I have just paid my first visit to the Goodwood Revival – in fact, my first to any race meeting since air horns destroyed the pleasure. A great day out, fab costumes, lots to see, nostalgia by the bucketload, wonderful sights, sounds and smells. Memories of a lost youth!

Observations: a high proportion of costumed spectators around the entrance and pits area, but a much lower percentage on the far side of the circuit. More interested in the racing?

Impressions: having stayed to ‘the bitter end’, my son and I were able to traverse the almost deserted terraces – and there was no litter!

We’ll make it two days next year.

Ken Faulkner, Paignton, Devon

Tracking technology

Sir,

Do you have Google Earth or Google Maps on your iPhone or computer? If so, here’s something useful to do with them over the winter: first, read Track Visit in Motor Sport; second, type in the name of a town into Google Maps or Google Earth; third, find and follow the track.

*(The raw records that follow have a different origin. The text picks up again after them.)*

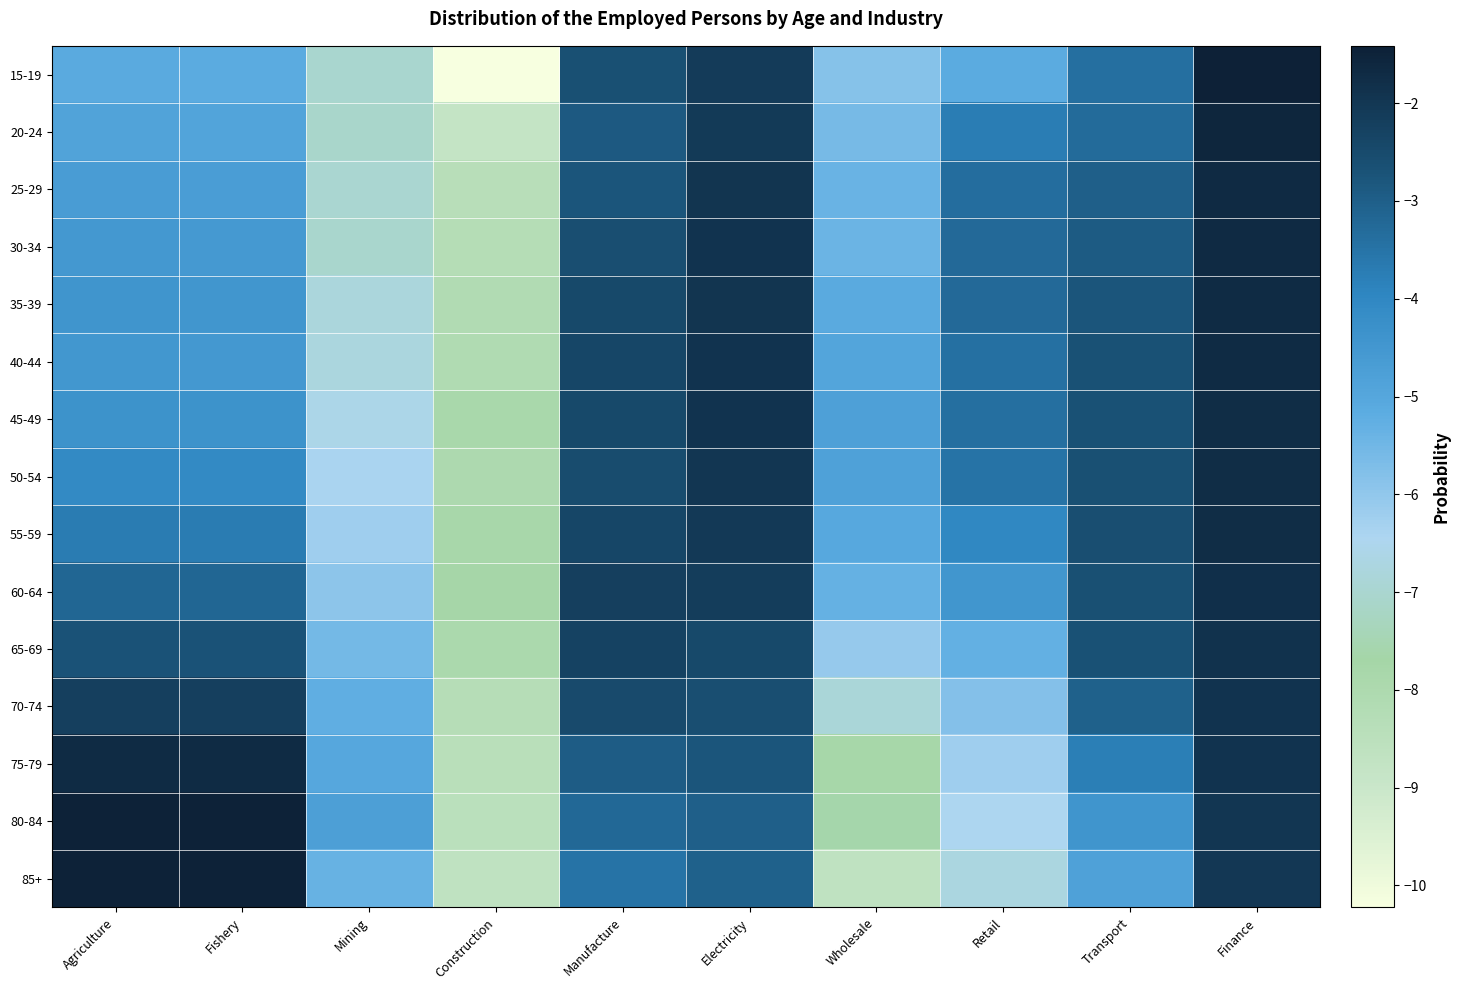

Reading left to right, extract all data points from this chart.

15-19: Agriculture=-5.1	Fishery=-5.1	Mining=-7.0	Construction=-10.2	Manufacture=-2.6	Electricity=-2.1	Wholesale=-5.8	Retail=-5.2	Transport=-3.4	Finance=-1.4
20-24: Agriculture=-4.9	Fishery=-4.9	Mining=-7.1	Construction=-8.8	Manufacture=-2.9	Electricity=-2.1	Wholesale=-5.6	Retail=-3.8	Transport=-3.3	Finance=-1.6
25-29: Agriculture=-4.7	Fishery=-4.7	Mining=-7.0	Construction=-8.4	Manufacture=-2.8	Electricity=-2.0	Wholesale=-5.4	Retail=-3.4	Transport=-3.0	Finance=-1.7
30-34: Agriculture=-4.5	Fishery=-4.5	Mining=-7.0	Construction=-8.3	Manufacture=-2.6	Electricity=-1.9	Wholesale=-5.4	Retail=-3.3	Transport=-2.9	Finance=-1.7
35-39: Agriculture=-4.4	Fishery=-4.5	Mining=-6.8	Construction=-8.1	Manufacture=-2.4	Electricity=-1.9	Wholesale=-5.1	Retail=-3.3	Transport=-2.8	Finance=-1.7
40-44: Agriculture=-4.5	Fishery=-4.5	Mining=-6.8	Construction=-8.1	Manufacture=-2.4	Electricity=-1.9	Wholesale=-4.9	Retail=-3.4	Transport=-2.7	Finance=-1.7
45-49: Agriculture=-4.3	Fishery=-4.4	Mining=-6.6	Construction=-7.9	Manufacture=-2.5	Electricity=-1.9	Wholesale=-4.8	Retail=-3.4	Transport=-2.7	Finance=-1.7
50-54: Agriculture=-4.1	Fishery=-4.1	Mining=-6.4	Construction=-8.0	Manufacture=-2.5	Electricity=-2.0	Wholesale=-4.8	Retail=-3.5	Transport=-2.6	Finance=-1.7
55-59: Agriculture=-3.7	Fishery=-3.7	Mining=-6.2	Construction=-7.8	Manufacture=-2.4	Electricity=-2.0	Wholesale=-5.0	Retail=-4.0	Transport=-2.6	Finance=-1.7
60-64: Agriculture=-3.2	Fishery=-3.2	Mining=-5.9	Construction=-7.8	Manufacture=-2.2	Electricity=-2.1	Wholesale=-5.3	Retail=-4.4	Transport=-2.6	Finance=-1.8
65-69: Agriculture=-2.7	Fishery=-2.7	Mining=-5.6	Construction=-7.9	Manufacture=-2.3	Electricity=-2.5	Wholesale=-6.1	Retail=-5.3	Transport=-2.7	Finance=-1.9
70-74: Agriculture=-2.2	Fishery=-2.2	Mining=-5.2	Construction=-8.3	Manufacture=-2.5	Electricity=-2.6	Wholesale=-6.9	Retail=-5.8	Transport=-3.0	Finance=-1.9
75-79: Agriculture=-1.7	Fishery=-1.7	Mining=-5.0	Construction=-8.4	Manufacture=-2.9	Electricity=-2.8	Wholesale=-7.8	Retail=-6.2	Transport=-3.8	Finance=-1.9
80-84: Agriculture=-1.4	Fishery=-1.5	Mining=-4.8	Construction=-8.5	Manufacture=-3.2	Electricity=-3.0	Wholesale=-7.6	Retail=-6.5	Transport=-4.4	Finance=-2.0
85+: Agriculture=-1.5	Fishery=-1.5	Mining=-5.3	Construction=-8.7	Manufacture=-3.5	Electricity=-3.1	Wholesale=-8.7	Retail=-6.7	Transport=-4.8	Finance=-2.0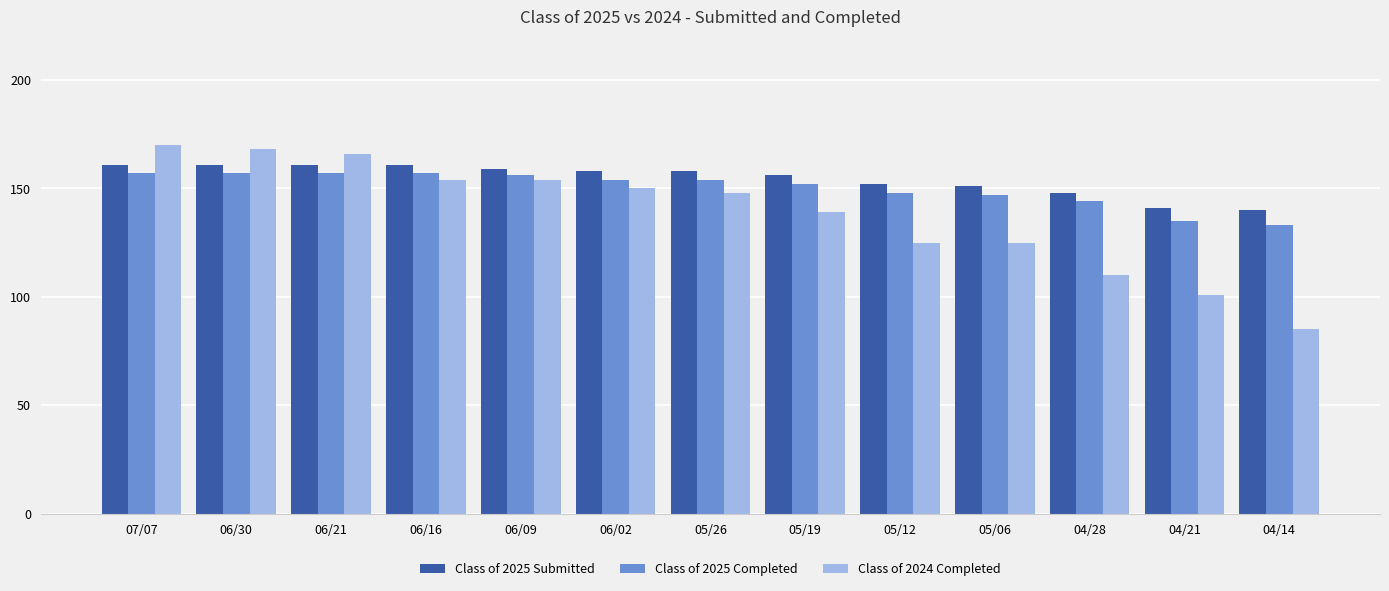

Rank the series at 04/14 from lowest to highest value.

Class of 2024 Completed, Class of 2025 Completed, Class of 2025 Submitted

Then find the track in a road atlas.

Of course this can be done for as many race tracks as you can remember, such as Rouen-les-Essarts, Reims, Chimay etc, and then if you are planning to drive through France, Belgium, Germany or Italy next summer you can programme your satnav and detour to these old circuits. There, and I bet you thought that you would never find a use for those applications.

David Fisher, Sutton-in-Ashfield, Notts

Bell the bike star

Sir,

It gave me great pleasure to read Lunch with… Derek Bell in the September issue.

From 1967 to ’79, I was employed in motor sport in South Africa. This afforded me the opportunity to meet and sometimes work with some of the world’s top race/rally drivers and navigators of the time. Names such as Hannu Mikkola, Roger Clark, Tony Pond, David Richards, Simo Lampinen and Frank Gardner readily spring to mind.

After 1979 I changed course by buying a motorcycle dealership, but still kept involved in motor sport by running my own team in local motorcycle production racing. I think it was at the end of 1984, after the Kyalami 1000Kms endurance race, that Stewart Pegg, who was also a riding companion, asked me if I could arrange a trail ride with bikes for Derek and his son Justin.

Trail riding involves riding off-road bikes down paths and trails through the bush. There is always some trepidation when you lend motorcycles to strangers as you never know how well or how often they ride. Derek and Justin showed me how much natural talent they both have by tackling any obstacles easily and at the same time always being prepared to be part of the group.

Derek had offered me a lap as a passenger in his Porsche 962 around Kyalami the following year. Alas, this never materialised as the political situation worsened here and international racing disappeared.

Derek, a gentleman to the core, has left me feeling privileged to have spent time with a great driver.

Incidentally, I was sad to hear that Frank Gardner had passed away recently. I did a Springbok Series with him. What a character, with a wealth of knowledge when it came to sorting out saloon cars.

Rupert Culwick, Sabie, Mpumalanga, S Africa

Nelson nearly knobbled…

Sir,

I’d like to draw your attention to page 50 of the November issue of Motor Sport in which Nelson Piquet Sr says, “Imagine, I nearly lost a championship because I lost my knob!”

Am I right in thinking that if Mr Piquet’s knob had fallen off permanently then Mr Massa might well have been World Champion in 2008?